__TASK OBJECTIVE__
Return, from the material below, each line in which the word "Sandwiches" is present.

*** Opening INPUT ***

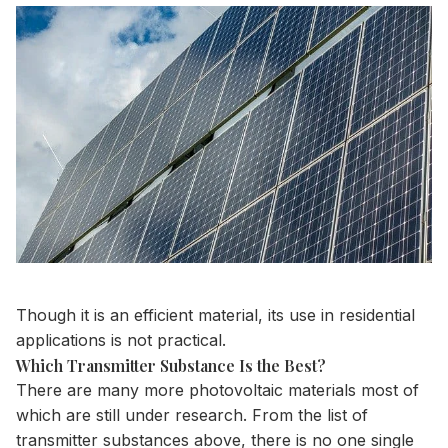
Though it is an efficient material, its use in residential
applications is not practical.
Which Transmitter Substance Is the Best?
There are many more
photovoltaic materials
most of
which are still under research. From the list of
transmitter substances above, there is no one single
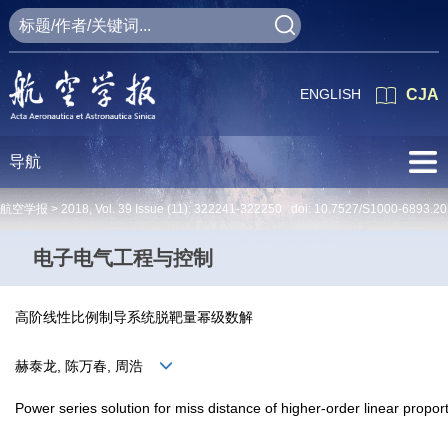
ENGLISH
CJA
导航
航空学报 >
2018
,
Vol. 39
Issue (11)
: 322241-322250 doi:
10.7527/S1000-6893.20
电子电气工程与控制
高阶线性比例制导系统脱靶量幂级数解
赫泰龙, 陈万春, 周浩
Power series solution for miss distance of higher-order linear propo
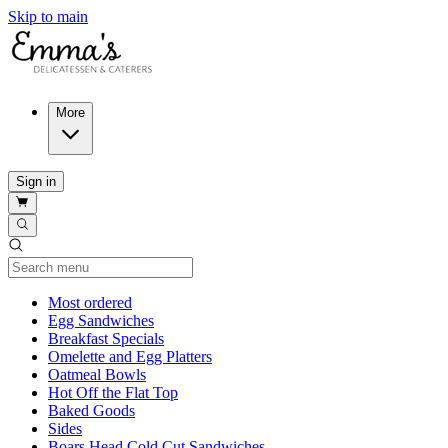
Skip to main
More
Sign in
Current Category
Most ordered
Egg Sandwiches
Breakfast Specials
Omelette and Egg Platters
Oatmeal Bowls
Hot Off the Flat Top
Baked Goods
Sides
Boars Head Cold Cut Sandwiches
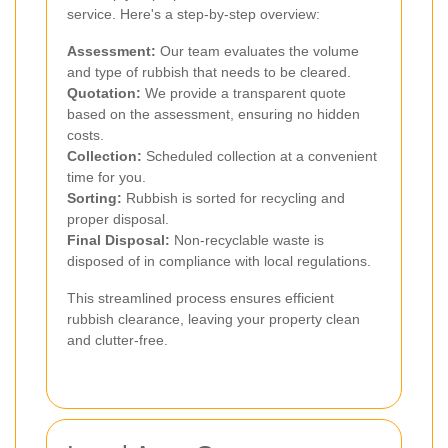
service. Here's a step-by-step overview:
Assessment:
Our team evaluates the volume
and type of rubbish that needs to be cleared.
Quotation:
We provide a transparent quote
based on the assessment, ensuring no hidden
costs.
Collection:
Scheduled collection at a convenient
time for you.
Sorting:
Rubbish is sorted for recycling and
proper disposal.
Final Disposal:
Non-recyclable waste is
disposed of in compliance with local regulations.
This streamlined process ensures efficient
rubbish clearance, leaving your property clean
and clutter-free.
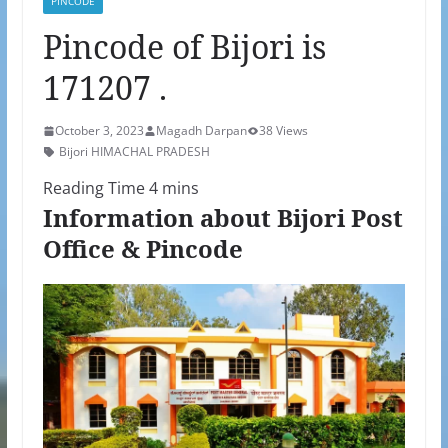
PINCODE
Pincode of Bijori is
171207 .
October 3, 2023
Magadh Darpan
38 Views
Bijori HIMACHAL PRADESH
Information about Bijori Post
Office & Pincode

*** Closing INPUT ***

__RESULT OF THIS EXERCISE__
Egg Sandwiches
Boars Head Cold Cut Sandwiches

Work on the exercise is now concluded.